= EXTRACT TO READ =

New Zealand cancer researcher

Jane Elizabeth Skeen is a New Zealand paediatric oncologist who worked at Starship Blood and Cancer Centre at Starship Children's Hospital in Auckland. In 2023, Skeen was appointed a Member of the New Zealand Order of Merit, for services to children with cancer. She is an honorary life member of the Child Cancer Foundation, and a life member of the Australia and New Zealand Children's Haematology and Oncology Group.

==Academic career==

Skeen qualified in medicine at the University of Auckland, and specialised in paediatric oncology from 1979. She was appointed to a position as paediatric oncologist in 1981, and retired in 2022.

Skeen was the health professional representative on the Child Cancer Foundation Board for 33 years. During her career, child cancer survival rates increased such that research was needed into late effects of child cancer treatment. Skeen was also involved in the establishment of child palliative care as a discipline, and taught in a teaching programme to improve paediatric palliative care.

= LIST OF TASKS =
A – According to the biography of Jane Skeen, why did research into the late effects of child cancer treatment become necessary during her career? Answer in one to three sentences.
B – Write the next part of the biography of Jane Skeen, starting after its last sentence.

[Stored data entries]

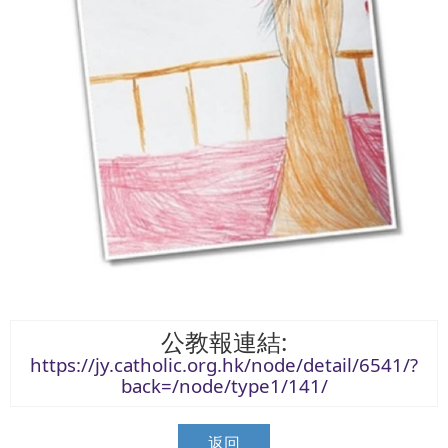
:
公教報連結
https://jy.catholic.org.hk/node/detail/6541/?
back=/node/type1/141/
返回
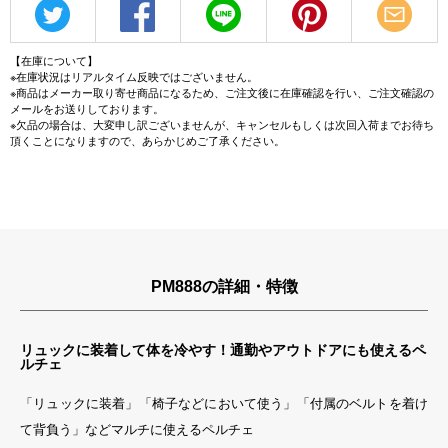
【在庫について】
※在庫状況はリアルタイム反映ではございません。
※商品はメーカー取り寄せ商品になるため、ご注文後に在庫確認を行い、ご注文確認の
メールをお送りしております。
※欠品の場合は、大変申し訳ございませんが、キャンセルもしくは次回入荷までお待ち
頂くことになりますので、あらかじめご了承ください。
PM888の詳細・特徴
リュックに装着して体を冷やす！通勤やアウトドアにも使えるペ
ルチェ
「リュックに装着」「椅子などにおいて使う」「付属のベルトを着け
て背負う」などマルチに使えるペルチェ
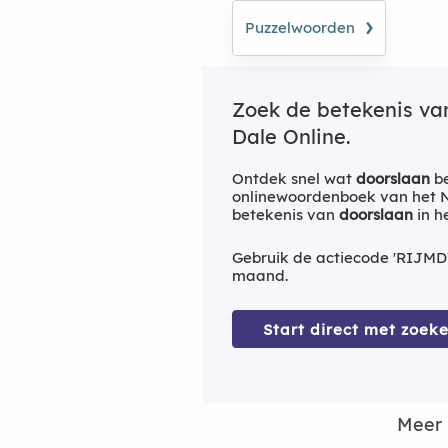
›
Puzzelwoorden
Zoek de betekenis v
Dale Online.
Ontdek snel wat
doorslaan
be
onlinewoordenboek van het Ne
betekenis van
doorslaan
in h
Gebruik de actiecode 'RIJMD
maand.
Start direct met zoeke
Meer 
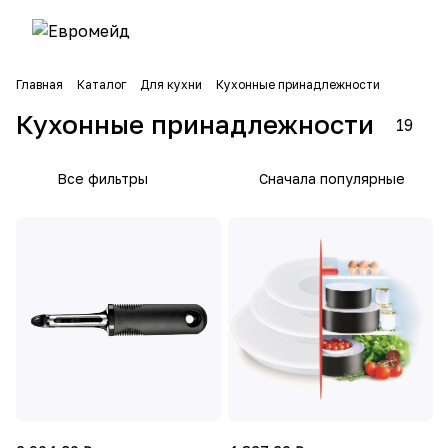
Главная
Каталог
Для кухни
Кухонные принадлежности
Кухонные принадлежности
19
Все фильтры
Сначала популярные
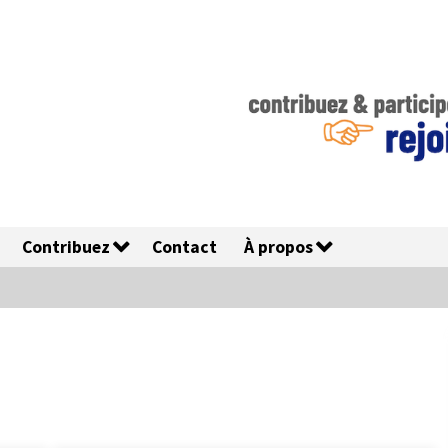
Contribuez
Contact
À propos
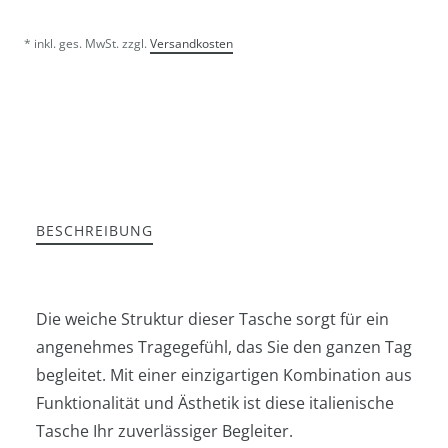
* inkl. ges. MwSt. zzgl.
Versandkosten
BESCHREIBUNG
Die weiche Struktur dieser Tasche sorgt für ein
angenehmes Tragegefühl, das Sie den ganzen Tag
begleitet. Mit einer einzigartigen Kombination aus
Funktionalität und Ästhetik ist diese italienische
Tasche Ihr zuverlässiger Begleiter.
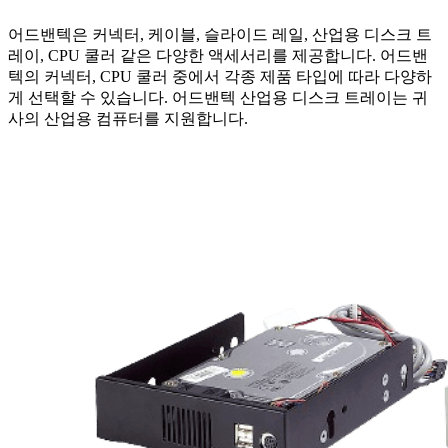
어드밴텍은 커넥터, 케이블, 슬라이드 레일, 산업용 디스크 트
레이, CPU 쿨러 같은 다양한 액세서리를 제공합니다. 어드밴
텍의 커넥터, CPU 쿨러 중에서 각종 제품 타입에 따라 다양하
게 선택할 수 있습니다. 어드밴텍 산업용 디스크 트레이는 귀
사의 산업용 컴퓨터를 지원합니다.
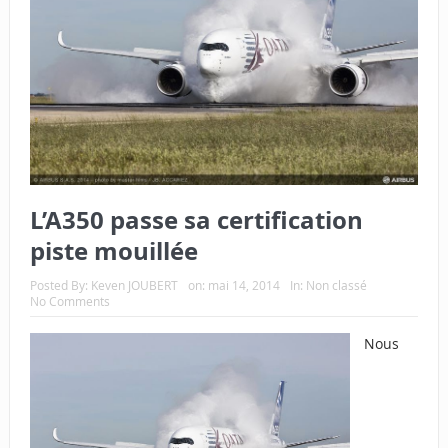
L’A350 passe sa certification
piste mouillée
Posted By:
Keven JOUBERT
on:
mai 14, 2014
In:
Non classé
No Comments
Nous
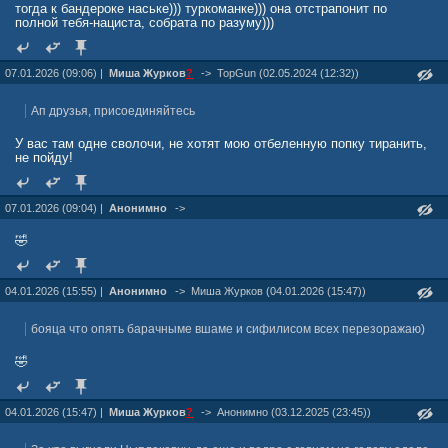
тогда к бандероке наське))) туркоманке))) она отстрапонит по
полной тебя-нациста, собрата по разуму)))
07.01.2026 (09:06) |
Миша Журкoв
?
->
TopGun (02.05.2024 (12:32))
Ап друзья, присоединяйтесь
У вас там одне сволочи, не хотят мою отбеленную попку тиранить,
не пойду!
07.01.2026 (09:04) |
Анонимно
->
🤣
04.01.2026 (15:55) |
Анонимно
->
Миша Журкoв (04.01.2026 (15:47))
бояца что опять барачныме вшаме и сифилисом всех перезоражаю)
🤣
04.01.2026 (15:47) |
Миша Журкoв
?
->
Анонимно (03.12.2025 (23:45))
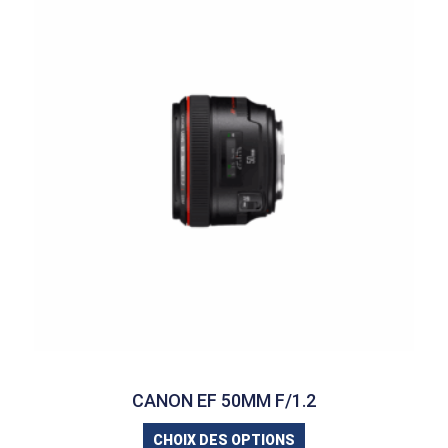
CANON EF 50MM F/1.2
CHOIX DES OPTIONS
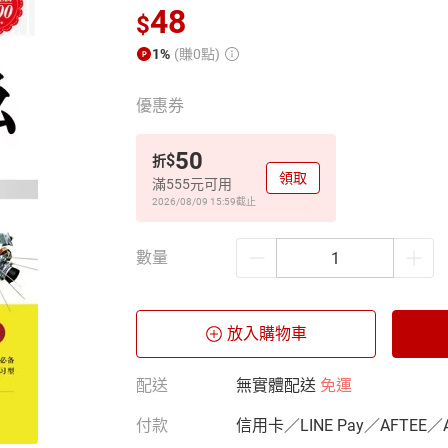
48
$
1%
(賺0點)
優惠券
50
$
折
領取
滿555元可用
2026/08/09 15:59
截止
數量
放入購物車
配送
無實體配送
免運
付款
信用卡／LINE Pay／AFTEE／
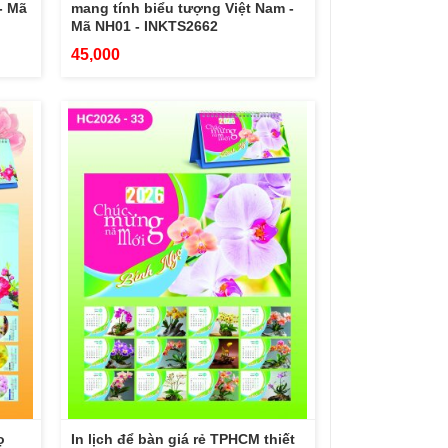
- Mã
mang tính biểu tượng Việt Nam -
Mã NH01 - INKTS2662
45,000
ọ
In lịch để bàn giá rẻ TPHCM thiết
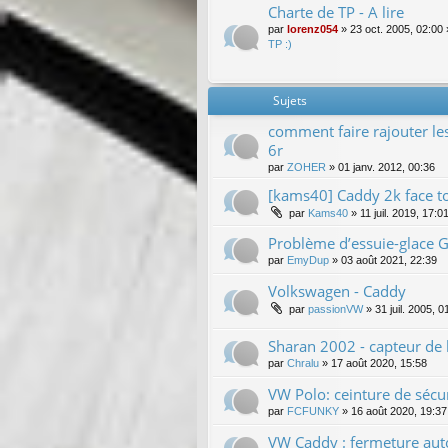
Charte de TP - A lire
par
lorenz054
»
23 oct. 2005, 02:00
TP :)
Sujets
comment faire rajouter l
6r
par
ZOHER
»
01 janv. 2012, 00:36
[kams40] Caddy 2k face t
par
Kams40
»
11 juil. 2019, 17:0
Problème d’essuie-glace G
par
EmyDup
»
03 août 2021, 22:39
Volkswagen - Caddy
par
passionVW
»
31 juil. 2005, 0
Sharan 2002 - capteur de 
par
Chralu
»
17 août 2020, 15:58
VW Polo: ceinture de sécur
par
FCFUNKY
»
16 août 2020, 19:37
VW Caddy : fermeture auto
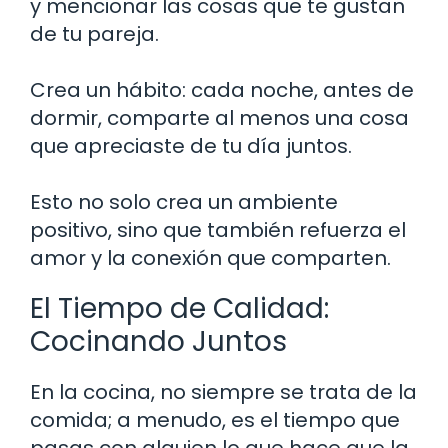
y mencionar las cosas que te gustan
de tu pareja.
Crea un hábito: cada noche, antes de
dormir, comparte al menos una cosa
que apreciaste de tu día juntos.
Esto no solo crea un ambiente
positivo, sino que también refuerza el
amor y la conexión que comparten.
El Tiempo de Calidad:
Cocinando Juntos
En la cocina, no siempre se trata de la
comida; a menudo, es el tiempo que
pasas con alguien lo que hace que la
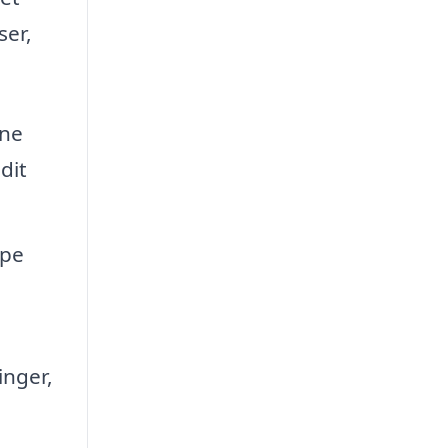
ser,
ine
dit
lpe
inger,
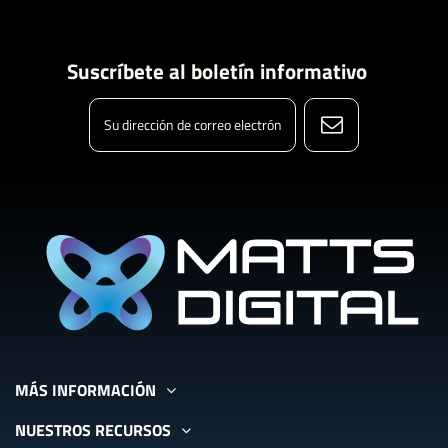
Suscríbete al boletín informativo
MÁS INFORMACIÓN
NUESTROS RECURSOS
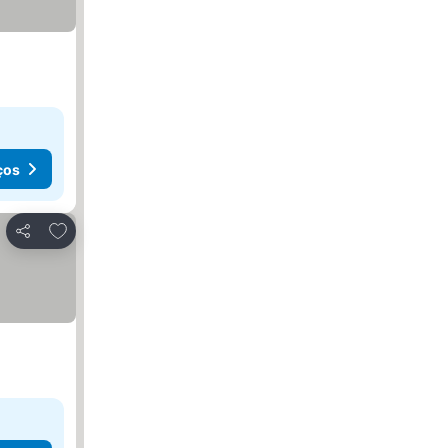
ços
Adicionar aos favoritos
Partilhar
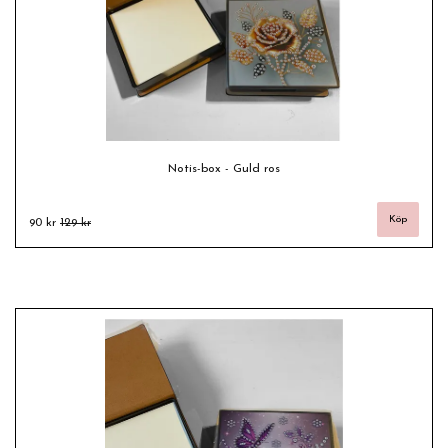
Notis-box - Guld ros
90 kr
129 kr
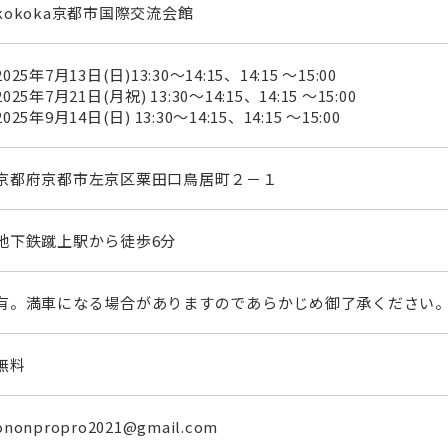
kokoka京都市国際交流会館
2025年7月13日(日)13:30～14:15、14:15 ～15:00
2025年7月21日(月祝) 13:30～14:15、14:15 ～15:00
2025年9月14日(日) 13:30～14:15、14:15 ～15:00
京都府京都市左京区粟田口鳥居町２－１
地下鉄蹴上駅から徒歩6分
有。満車になる場合がありますのであらかじめ御了承ください
無料
ononpropro2021@gmail.com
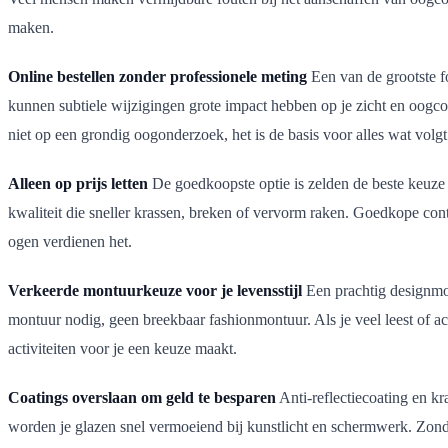
maken.
Online bestellen zonder professionele meting
Een van de grootste fou
kunnen subtiele wijzigingen grote impact hebben op je zicht en oog
niet op een grondig oogonderzoek, het is de basis voor alles wat volgt
Alleen op prijs letten
De goedkoopste optie is zelden de beste keuze vo
kwaliteit die sneller krassen, breken of vervorm raken. Goedkope cont
ogen verdienen het.
Verkeerde montuurkeuze voor je levensstijl
Een prachtig designmontu
montuur nodig, geen breekbaar fashionmontuur. Als je veel leest of a
activiteiten voor je een keuze maakt.
Coatings overslaan om geld te besparen
Anti-reflectiecoating en kr
worden je glazen snel vermoeiend bij kunstlicht en schermwerk. Zonde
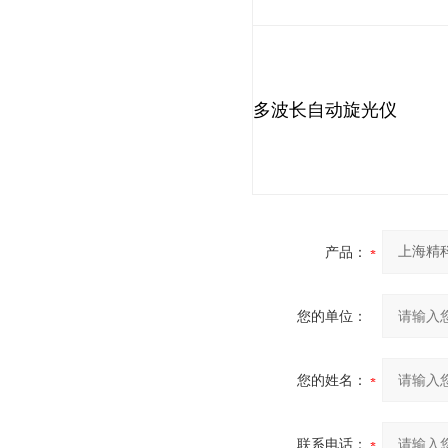
多波长自动旋光仪
产品：
您的单位：
您的姓名：
联系电话：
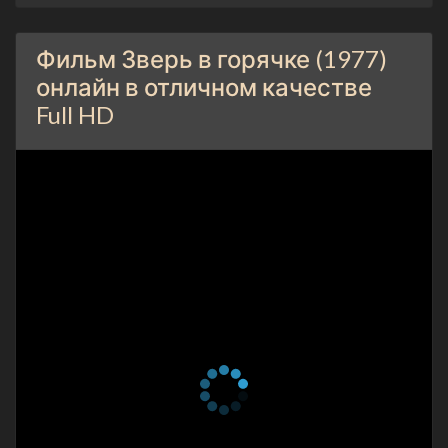
Фильм Зверь в горячке (1977)
онлайн в отличном качестве
Full HD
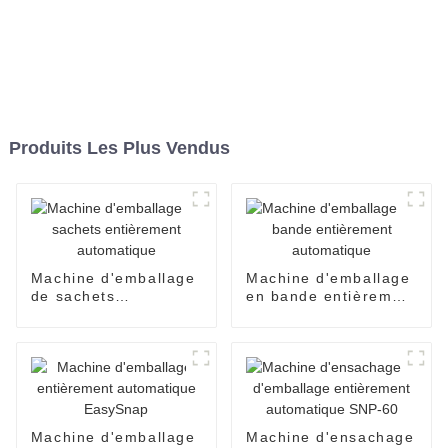
Produits Les Plus Vendus
Machine d'emballage
Machine d'emballage
de sachets
en bande entièrement
entièrement
automatique
automatique
Machine d'emballage
Machine d'ensachage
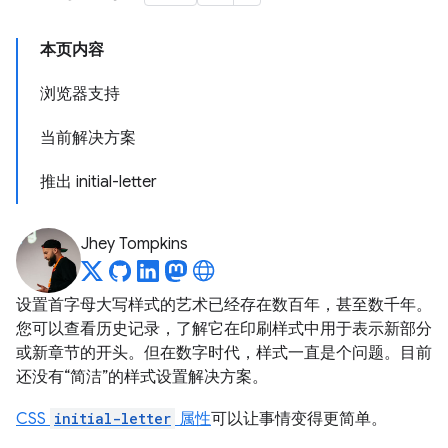
本页内容
浏览器支持
当前解决方案
推出 initial-letter
Jhey Tompkins
设置首字母大写样式的艺术已经存在数百年，甚至数千年。
您可以查看历史记录，了解它在印刷样式中用于表示新部分
或新章节的开头。但在数字时代，样式一直是个问题。目前
还没有“简洁”的样式设置解决方案。
CSS
initial-letter
属性
可以让事情变得更简单。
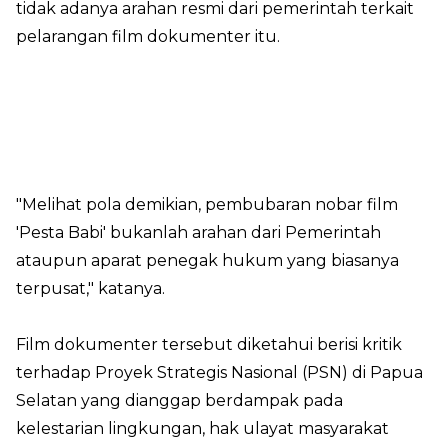
tidak adanya arahan resmi dari pemerintah terkait
pelarangan film dokumenter itu.
"Melihat pola demikian, pembubaran nobar film
'Pesta Babi' bukanlah arahan dari Pemerintah
ataupun aparat penegak hukum yang biasanya
terpusat," katanya.
Film dokumenter tersebut diketahui berisi kritik
terhadap Proyek Strategis Nasional (PSN) di Papua
Selatan yang dianggap berdampak pada
kelestarian lingkungan, hak ulayat masyarakat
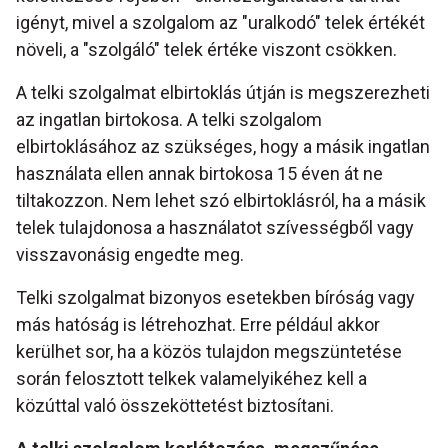
igényt, mivel a szolgalom az "uralkodó" telek értékét
növeli, a "szolgáló" telek értéke viszont csökken.
A telki szolgalmat elbirtoklás útján is megszerezheti
az ingatlan birtokosa. A telki szolgalom
elbirtoklásához az szükséges, hogy a másik ingatlan
használata ellen annak birtokosa 15 éven át ne
tiltakozzon. Nem lehet szó elbirtoklásról, ha a másik
telek tulajdonosa a használatot szívességből vagy
visszavonásig engedte meg.
Telki szolgalmat bizonyos esetekben bíróság vagy
más hatóság is létrehozhat. Erre például akkor
kerülhet sor, ha a közös tulajdon megszüntetése
során felosztott telkek valamelyikéhez kell a
közúttal való összeköttetést biztosítani.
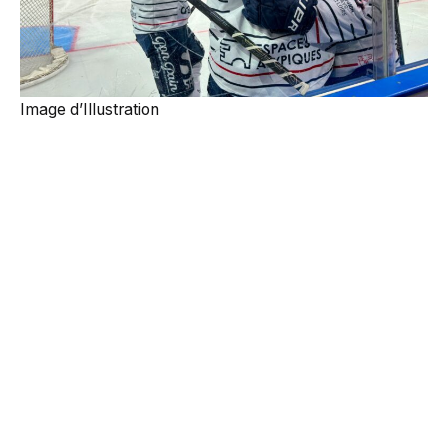
Image d’Illustration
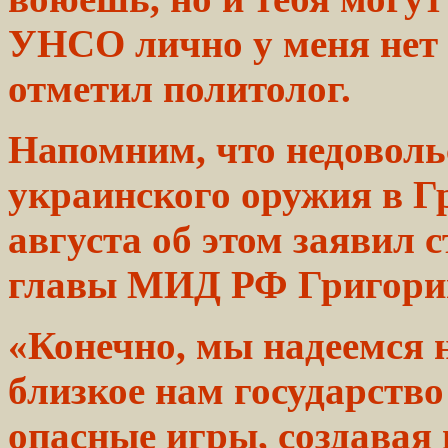
УНСО лично у меня нет
отметил политолог.
Напомним, что недоволь
украинского оружия в
Г
августа об этом заявил
с
главы
МИД РФ
Григори
«Конечно, мы надеемся н
близкое нам государство
опасные
игры, создавая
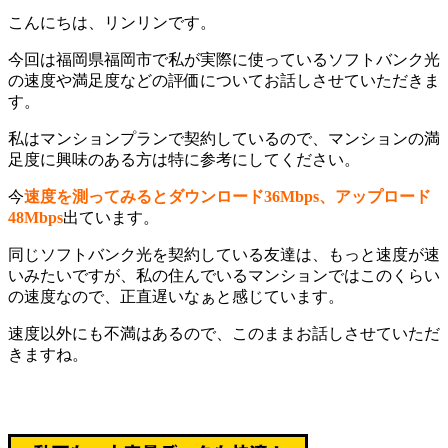
こんにちは、リンリンです。
今回は福岡県福岡市で私が実際に使っているソフトバンク光
の速度や満足度などの評価についてお話しさせていただきま
す。
私はマンションプランで契約しているので、マンションの満
足度に興味のある方は特に参考にしてください。
今
速度を測ってみるとダウンロード36Mbps、アップロード
48Mbps
出ています。
同じソフトバンク光を契約している友達は、もっと速度が速
いみたいですが、私の住んでいるマンションではこのくらい
の速度なので、正直遅いなぁと感じています。
速度以外にも不満はあるので、このままお話しさせていただ
きますね。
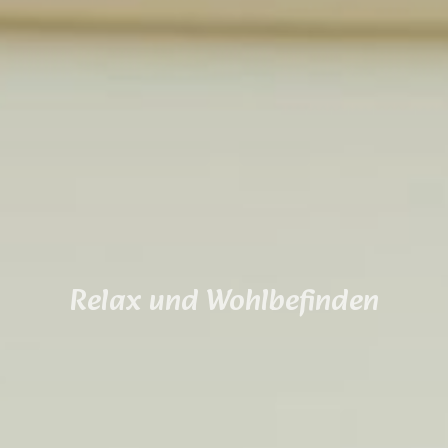
Relax und Wohlbefinden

= ANSWERS TO EACH TASK =
A – During Skeen's career, child cancer survival rates increased. Because more children survived, research was needed into the late effects of their cancer treatment.

B –
Skeen was Chair of the National Child Cancer Network Pacific Child Cancer working group, which was established in 2007 to try to address poor survival rates for child cancer in the region due to treatment availability. Skeen led annual visits of a team from Starship Hospital to Tonga, Samoa and Vanuatu.

== Honours and awards ==
In the 2023 New Year Honours, Skeen was appointed a Member of the New Zealand Order of Merit for services to children with cancer.

In 2001 Skeen was awarded an Honorary Life Membership for the Child Cancer Foundation.

Skeen was awarded life membership of the Australia and New Zealand Children's Haematology and Oncology Group, for providing "exceptional oncology care" and for her "pioneering role in the development and achievements of the Pacific Working Group".